An overlap of confidence intervals is not equivalent to a hypothesis test. See this discussion about overlapping error bars Why is mean ± 2*SEM (95% confidence interval) overlapping, but the p-value is 0.05?

But this is not entirely your problem. You can also add a line

quantile(boot_CL1-boot_CL2, probs = c(.025, .975))

which computes the confidence interval of the difference instead of the difference of confidence intervals. In this case you still get a different result from what the p-value suggests.

Symmetry

the confidence interval is often estimated based on the idea that the distribution is symmetrical.

This symmetry means that the probability to get value $X_a$ or higher/lower given that the true value is $X_0$ is equivalent to the probability to get the value $X_0$ or lower/higher given that the true value is $X_a$.

But that assumption of symmetry may be false or is just an approximation.

The estimation of the confidence interval may use that symmetry assumption, but to be exact it should compute the p-values for every value inside the interval seperately. When one computes a p-value for a certain specific hypothesis (instead of a confidence interval, which is a range of p-values and more difficult to compute) then often the more exact approach is used.

As an example compare the difference between a Wald interval and Wilson score interval used in confidence intervals of a binomial proportion.

Let's look at a graph of the sample distribution based on a bootstrapping sample simulation

The confidence interval bounds are not distributed symmetrically. With the construction of the confidence bounds you (probably falsely) assume that the probability to observe a zero given that the true value is the observed value, is the same as the probability to observe the observed value given that the true value is zero.

With your computation of the p-value, you do differently and shift the entire curve.
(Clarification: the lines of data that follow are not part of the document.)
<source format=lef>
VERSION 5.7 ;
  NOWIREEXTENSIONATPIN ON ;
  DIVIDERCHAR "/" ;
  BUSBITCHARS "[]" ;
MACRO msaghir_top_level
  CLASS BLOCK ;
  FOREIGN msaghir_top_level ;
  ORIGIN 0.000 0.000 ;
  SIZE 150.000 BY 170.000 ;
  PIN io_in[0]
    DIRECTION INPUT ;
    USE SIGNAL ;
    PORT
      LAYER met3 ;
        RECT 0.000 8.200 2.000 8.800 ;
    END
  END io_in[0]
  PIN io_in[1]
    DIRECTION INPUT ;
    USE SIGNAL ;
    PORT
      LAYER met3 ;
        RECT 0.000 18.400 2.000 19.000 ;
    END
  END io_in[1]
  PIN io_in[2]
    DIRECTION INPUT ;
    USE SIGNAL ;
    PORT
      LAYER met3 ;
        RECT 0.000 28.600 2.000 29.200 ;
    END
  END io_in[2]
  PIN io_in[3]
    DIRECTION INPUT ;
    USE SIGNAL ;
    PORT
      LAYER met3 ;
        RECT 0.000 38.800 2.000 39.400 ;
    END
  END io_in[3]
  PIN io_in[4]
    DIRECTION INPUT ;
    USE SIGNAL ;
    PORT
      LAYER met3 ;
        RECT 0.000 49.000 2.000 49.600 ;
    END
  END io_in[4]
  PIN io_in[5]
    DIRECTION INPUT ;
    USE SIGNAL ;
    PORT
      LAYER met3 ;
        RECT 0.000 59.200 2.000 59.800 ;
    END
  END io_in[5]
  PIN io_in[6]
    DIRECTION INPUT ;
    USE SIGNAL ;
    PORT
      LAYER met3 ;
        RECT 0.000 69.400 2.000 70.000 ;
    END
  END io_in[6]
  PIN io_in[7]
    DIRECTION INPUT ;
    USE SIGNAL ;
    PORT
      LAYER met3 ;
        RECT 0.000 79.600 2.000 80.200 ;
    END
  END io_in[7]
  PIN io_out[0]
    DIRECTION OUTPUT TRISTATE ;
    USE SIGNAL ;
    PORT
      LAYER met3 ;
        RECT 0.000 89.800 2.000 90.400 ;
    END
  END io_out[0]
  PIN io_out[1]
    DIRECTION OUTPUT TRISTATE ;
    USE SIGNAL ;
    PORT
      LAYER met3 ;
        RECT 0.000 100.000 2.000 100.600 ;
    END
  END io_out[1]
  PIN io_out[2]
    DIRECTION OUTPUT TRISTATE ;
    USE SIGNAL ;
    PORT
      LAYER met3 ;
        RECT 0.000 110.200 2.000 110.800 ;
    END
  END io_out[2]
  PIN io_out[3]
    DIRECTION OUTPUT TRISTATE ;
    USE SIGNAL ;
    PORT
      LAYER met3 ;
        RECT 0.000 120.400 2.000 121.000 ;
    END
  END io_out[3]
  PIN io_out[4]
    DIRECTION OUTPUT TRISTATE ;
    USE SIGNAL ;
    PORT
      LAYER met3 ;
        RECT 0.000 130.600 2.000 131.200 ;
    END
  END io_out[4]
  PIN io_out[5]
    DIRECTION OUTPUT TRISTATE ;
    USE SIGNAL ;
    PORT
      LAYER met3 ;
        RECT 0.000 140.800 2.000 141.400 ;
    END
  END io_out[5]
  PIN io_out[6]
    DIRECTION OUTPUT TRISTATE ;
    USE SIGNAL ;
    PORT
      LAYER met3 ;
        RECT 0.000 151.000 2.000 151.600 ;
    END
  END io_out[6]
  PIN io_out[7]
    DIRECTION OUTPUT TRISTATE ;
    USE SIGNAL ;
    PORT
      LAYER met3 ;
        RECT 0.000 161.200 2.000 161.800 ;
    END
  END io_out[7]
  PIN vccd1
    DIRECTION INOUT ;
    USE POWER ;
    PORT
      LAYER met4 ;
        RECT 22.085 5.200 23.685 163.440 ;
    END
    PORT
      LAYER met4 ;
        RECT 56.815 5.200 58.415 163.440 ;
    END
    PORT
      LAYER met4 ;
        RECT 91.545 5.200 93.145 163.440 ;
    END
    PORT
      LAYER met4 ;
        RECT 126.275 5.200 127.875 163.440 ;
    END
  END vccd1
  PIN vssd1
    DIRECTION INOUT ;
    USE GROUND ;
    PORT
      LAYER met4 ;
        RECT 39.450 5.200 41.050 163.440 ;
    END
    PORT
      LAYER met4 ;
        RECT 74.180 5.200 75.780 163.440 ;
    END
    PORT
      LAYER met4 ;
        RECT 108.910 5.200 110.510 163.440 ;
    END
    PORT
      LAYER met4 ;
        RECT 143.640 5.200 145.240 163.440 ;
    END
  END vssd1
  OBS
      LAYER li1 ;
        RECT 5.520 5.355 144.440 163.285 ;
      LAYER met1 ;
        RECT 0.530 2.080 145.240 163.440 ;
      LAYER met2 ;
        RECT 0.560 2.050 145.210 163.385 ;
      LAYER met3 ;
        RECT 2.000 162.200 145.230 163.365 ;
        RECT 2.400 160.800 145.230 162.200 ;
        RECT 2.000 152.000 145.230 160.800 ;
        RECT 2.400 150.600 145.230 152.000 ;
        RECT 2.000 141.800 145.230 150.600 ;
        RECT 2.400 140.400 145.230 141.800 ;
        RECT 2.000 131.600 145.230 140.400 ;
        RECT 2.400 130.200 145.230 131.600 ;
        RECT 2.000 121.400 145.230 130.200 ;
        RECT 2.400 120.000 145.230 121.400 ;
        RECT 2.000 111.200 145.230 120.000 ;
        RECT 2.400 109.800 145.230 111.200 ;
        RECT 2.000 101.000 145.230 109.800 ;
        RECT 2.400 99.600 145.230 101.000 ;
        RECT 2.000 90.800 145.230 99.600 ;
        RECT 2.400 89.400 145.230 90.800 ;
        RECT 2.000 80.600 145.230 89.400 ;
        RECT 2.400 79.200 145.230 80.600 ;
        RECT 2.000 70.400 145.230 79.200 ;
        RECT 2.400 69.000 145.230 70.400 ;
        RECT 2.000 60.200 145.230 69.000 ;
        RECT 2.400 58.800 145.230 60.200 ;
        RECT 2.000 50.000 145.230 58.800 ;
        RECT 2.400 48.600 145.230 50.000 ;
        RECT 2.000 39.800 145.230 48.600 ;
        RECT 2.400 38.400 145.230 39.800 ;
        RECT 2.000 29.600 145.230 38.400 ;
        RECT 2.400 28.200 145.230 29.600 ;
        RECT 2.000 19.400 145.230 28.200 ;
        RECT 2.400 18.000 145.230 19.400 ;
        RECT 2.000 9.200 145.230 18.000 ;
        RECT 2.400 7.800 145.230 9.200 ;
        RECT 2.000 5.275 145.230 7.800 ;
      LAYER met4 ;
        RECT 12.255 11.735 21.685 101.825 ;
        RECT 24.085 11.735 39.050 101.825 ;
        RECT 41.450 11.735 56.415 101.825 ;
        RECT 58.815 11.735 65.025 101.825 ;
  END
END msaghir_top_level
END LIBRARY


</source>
Now you make a comparison with the longer left tail.

Answer 4

Your p-value is incorrectly calculated. To get a p-value from permutation you simulate a dataset that is as close to the true data as possible, but where the null-hypothesis is true. The bootstrap resampling procedure you use does not accomplish this. Instead, you want to permute group assignments - whether a given observation is assigned to X1 or X2, or to Y1 or Y2, should be randomized.
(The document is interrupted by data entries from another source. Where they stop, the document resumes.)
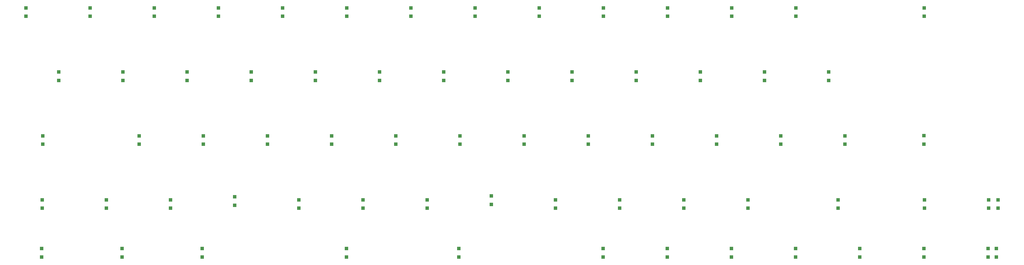
<source format=gbr>
G04 #@! TF.GenerationSoftware,KiCad,Pcbnew,(5.1.9)-1*
G04 #@! TF.CreationDate,2021-05-27T03:15:51+01:00*
G04 #@! TF.ProjectId,EnvKB65,456e764b-4236-4352-9e6b-696361645f70,rev?*
G04 #@! TF.SameCoordinates,Original*
G04 #@! TF.FileFunction,Paste,Bot*
G04 #@! TF.FilePolarity,Positive*
%FSLAX46Y46*%
G04 Gerber Fmt 4.6, Leading zero omitted, Abs format (unit mm)*
G04 Created by KiCad (PCBNEW (5.1.9)-1) date 2021-05-27 03:15:51*
%MOMM*%
%LPD*%
G01*
G04 APERTURE LIST*
%ADD10R,1.000000X1.000000*%
G04 APERTURE END LIST*
D10*
X368750000Y-188959120D03*
X368750000Y-191459120D03*
X366334200Y-188959120D03*
X366334200Y-191459120D03*
X347284200Y-188959120D03*
X347284200Y-191459120D03*
X328234200Y-188959120D03*
X328234200Y-191459120D03*
X309184200Y-188959120D03*
X309184200Y-191459120D03*
X290134200Y-188959120D03*
X290134200Y-191459120D03*
X271084200Y-188959120D03*
X271084200Y-191459120D03*
X252034200Y-188959120D03*
X252034200Y-191459120D03*
X209171700Y-188959120D03*
X209171700Y-191459120D03*
X175834200Y-188959120D03*
X175834200Y-191459120D03*
X132971700Y-188959120D03*
X132971700Y-191459120D03*
X109159200Y-188959120D03*
X109159200Y-191459120D03*
X85346700Y-188959120D03*
X85346700Y-191459120D03*
X369250000Y-174434120D03*
X369250000Y-176934120D03*
X366484200Y-174434120D03*
X366484200Y-176934120D03*
X347434200Y-174434120D03*
X347434200Y-176934120D03*
X321784200Y-174434120D03*
X321784200Y-176934120D03*
X295046700Y-174434120D03*
X295046700Y-176934120D03*
X275996700Y-174434120D03*
X275996700Y-176934120D03*
X256946700Y-174434120D03*
X256946700Y-176934120D03*
X237896700Y-174434120D03*
X237896700Y-176934120D03*
X218846700Y-173300000D03*
X218846700Y-175800000D03*
X199796700Y-174434120D03*
X199796700Y-176934120D03*
X180746700Y-174434120D03*
X180746700Y-176934120D03*
X161696700Y-174434120D03*
X161696700Y-176934120D03*
X142646700Y-173525000D03*
X142646700Y-176025000D03*
X123596700Y-174434120D03*
X123596700Y-176934120D03*
X104546700Y-174434120D03*
X104546700Y-176934120D03*
X85496700Y-174434120D03*
X85496700Y-176934120D03*
X323771700Y-155359120D03*
X323771700Y-157859120D03*
X304721700Y-155359120D03*
X304721700Y-157859120D03*
X285671700Y-155359120D03*
X285671700Y-157859120D03*
X266621700Y-155359120D03*
X266621700Y-157859120D03*
X247571700Y-155359120D03*
X247571700Y-157859120D03*
X228521700Y-155359120D03*
X228521700Y-157859120D03*
X209471700Y-155359120D03*
X209471700Y-157859120D03*
X190421700Y-155359120D03*
X190421700Y-157859120D03*
X171371700Y-155359120D03*
X171371700Y-157859120D03*
X152321700Y-155359120D03*
X152321700Y-157859120D03*
X133271700Y-155359120D03*
X133271700Y-157859120D03*
X114221700Y-155359120D03*
X114221700Y-157859120D03*
X85646700Y-155359120D03*
X85646700Y-157859120D03*
X347234200Y-155334120D03*
X347234200Y-157834120D03*
X318959200Y-136384120D03*
X318959200Y-138884120D03*
X299909200Y-136384120D03*
X299909200Y-138884120D03*
X280859200Y-136384120D03*
X280859200Y-138884120D03*
X261809200Y-136384120D03*
X261809200Y-138884120D03*
X242759200Y-136384120D03*
X242759200Y-138884120D03*
X223709200Y-136384120D03*
X223709200Y-138884120D03*
X204659200Y-136384120D03*
X204659200Y-138884120D03*
X185609200Y-136384120D03*
X185609200Y-138884120D03*
X166559200Y-136384120D03*
X166559200Y-138884120D03*
X147509200Y-136384120D03*
X147509200Y-138884120D03*
X128459200Y-136384120D03*
X128459200Y-138884120D03*
X109409200Y-136384120D03*
X109409200Y-138884120D03*
X90359200Y-136384120D03*
X90359200Y-138884120D03*
X347384200Y-117284120D03*
X347384200Y-119784120D03*
X309284200Y-117284120D03*
X309284200Y-119784120D03*
X290234200Y-117284120D03*
X290234200Y-119784120D03*
X271184200Y-117284120D03*
X271184200Y-119784120D03*
X252134200Y-117284120D03*
X252134200Y-119784120D03*
X233084200Y-117284120D03*
X233084200Y-119784120D03*
X214034200Y-117284120D03*
X214034200Y-119784120D03*
X194984200Y-117284120D03*
X194984200Y-119784120D03*
X175934200Y-117284120D03*
X175934200Y-119784120D03*
X156884200Y-117284120D03*
X156884200Y-119784120D03*
X137834200Y-117284120D03*
X137834200Y-119784120D03*
X118784200Y-117284120D03*
X118784200Y-119784120D03*
X99734200Y-117284120D03*
X99734200Y-119784120D03*
X80684200Y-117284120D03*
X80684200Y-119784120D03*
M02*

</source>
Edit Your code treats boot_D as if it is a null distribution, so I assumed that was what you were trying to make. The problem is, it is not a null distribution, so what you computed is not a p-value. What it is, is the bootstrapped distribution of the difference in ratios. Looking at the 95% CI of the bootstrap:

> quantile(boot_D,probs = c(.025, .975))
       2.5%       97.5% 
-3.79239918 -0.07143669 

You can see that it doesn't overlap with the zero - i.e., the mean difference is different from zero, p<0.05.